Histoires de mots

Écrire

Le Petit Robert Écrire, c’est d’abord une affaire de grattage et d’incision. Que ce soit par la racine indo-européenne (°sker) ou par la racine germanique (°wreitan) : toutes deux signifient bien entailler, inciser, témoignage des origines matérielles de l’écriture. Écrire de manière incisive, voilà, si on ignore l’étymologie, une forme de pléonasme métaphorique… Car si, aujourd’hui, écrire ne consiste presque plus jamais à creuser la matière (sauf peut-être sur les pierres tombales et la plaques professionnelles), arrimés que nous sommes tous à nos claviers d’ordinateurs, on devrait garder en mémoire cette idée de profondeur et matière liée à l’écriture. Idée que conserve, curieusement, le mot fichier, de nos fichiers informatiques : °figicare, °ficcare, du latin classique figere signifie entre autres « transpercer ». Cela ne manque pas de piquant, en effet…

 

ECRIRE verbe transitif  est issu (vers 1050, escrire) du latin scribere «tracer des caractères», «composer (une œuvre)», qui s’apparente à des termes indoeuropéens signifiant «gratter, inciser», ce qui rappelle l’origine matérielle de la plupart des écritures, gravées sur pierre ou incisées. Voir aussi le schéma.

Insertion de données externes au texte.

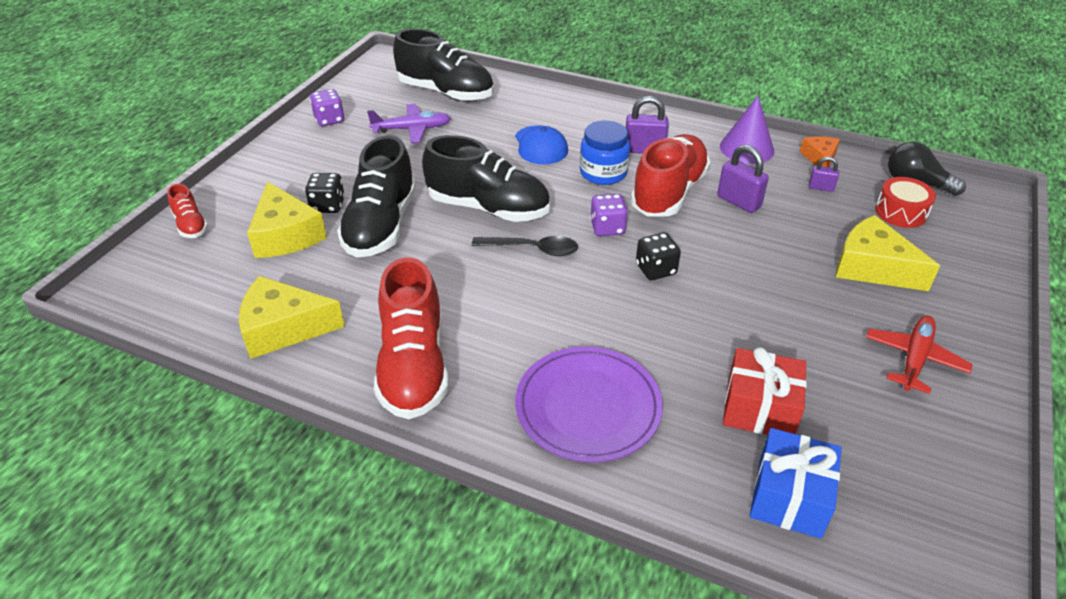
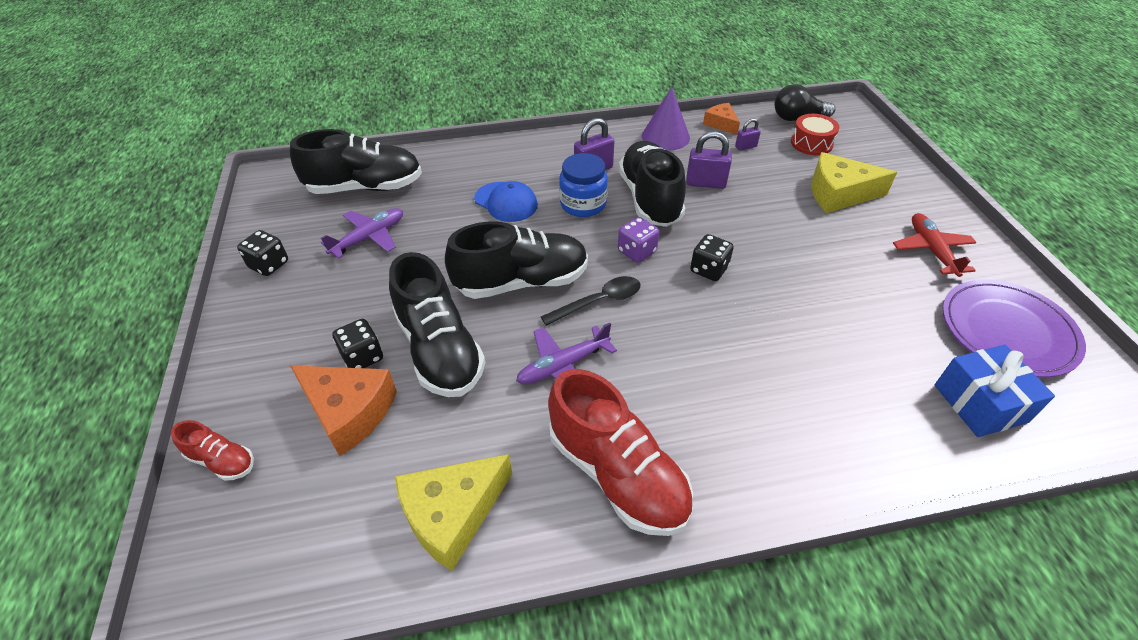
camera: 35 degrees left, 5 degrees up
(286, 235) = (349, 412): yellow cheese -> orange cheese
(329, 120) = (269, 265): purple dice -> black dice
(455, 279) = (563, 365): none -> purple plane
(588, 407) = (787, 419): purple plate -> purple plate (1007, 331)
(668, 193) = (650, 199): red shoe -> black shoe
(759, 408) = (891, 345): red gift -> none

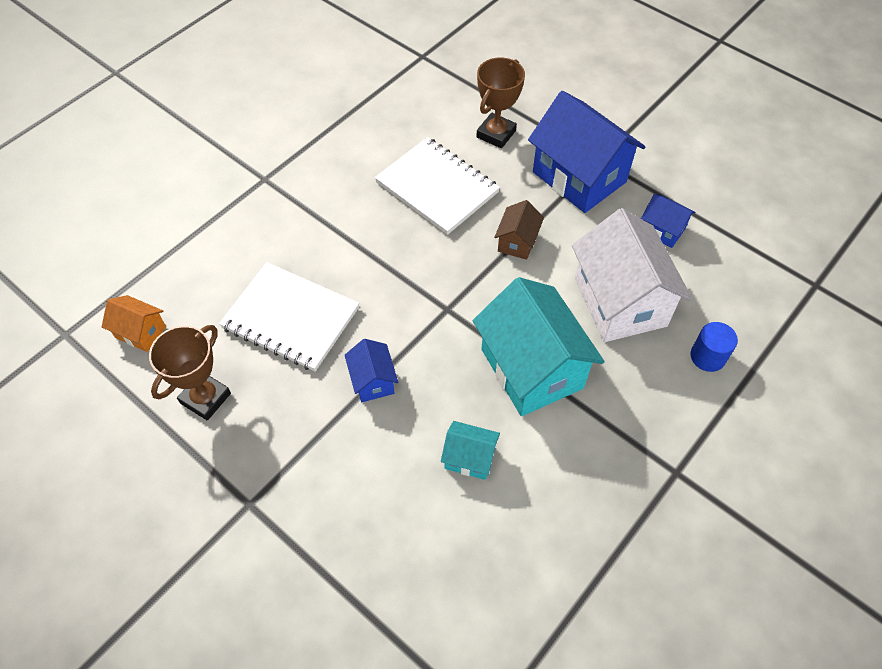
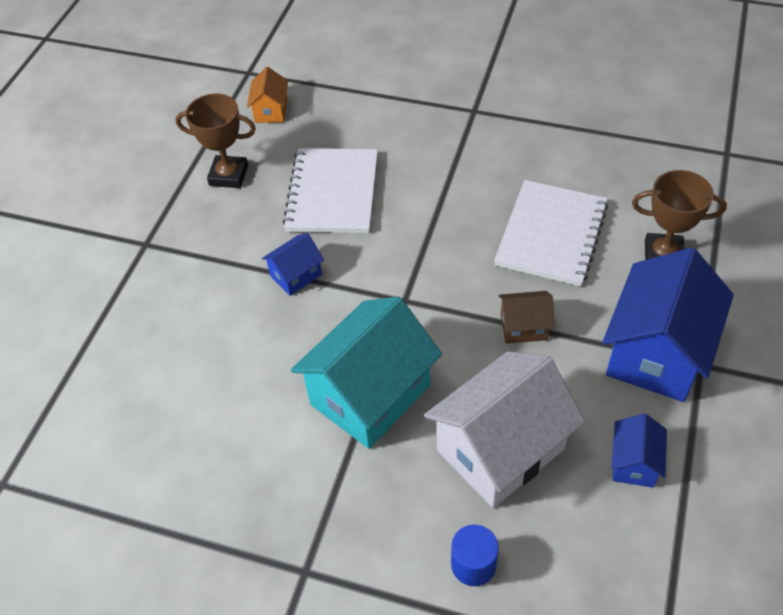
camera: 70 degrees right, 5 degrees down
(469, 458) = (247, 378): turquoise house -> none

Le verbe apparaît au sens général de «tracer (pour dessiner, peindre)», «mettre par écrit», valeur qui donne lieu à divers usages. Il est employé intransitivement pour «rédiger une lettre» (après 1250), et dans écrire à quelqu’un (vers 1560).

Il signifie ensuite «inscrire d’une manière durable» (1268) et, par extension, «tracer une inscription» (1395), puis «exprimer (quelque chose) par l’écriture» (vers 1370), aussi absolument (1549) ; de la écrire de quelque chose (vers 1250), écrire quelque chose «écrire au sujet de» (vers 1650) et écrire que «exposer dans un ouvrage».

S’écrire a signifié  «s’intituler (d’un ouvrage)» (fin XIVe siècle) et au XVIe siècle «écrire  son nom». Au XVIe siècle le verbe prend un sens métonymique : «employer telles lettres pour écrire (un mot)».

L’Académie relève au XIXe siècle le sens analogique de «composer en musique» (1835); au XXe siècle, écrire s’emploie avec une valeur extensive pour «inscrire (des informations) dans une mémoire électronique» (après 1960).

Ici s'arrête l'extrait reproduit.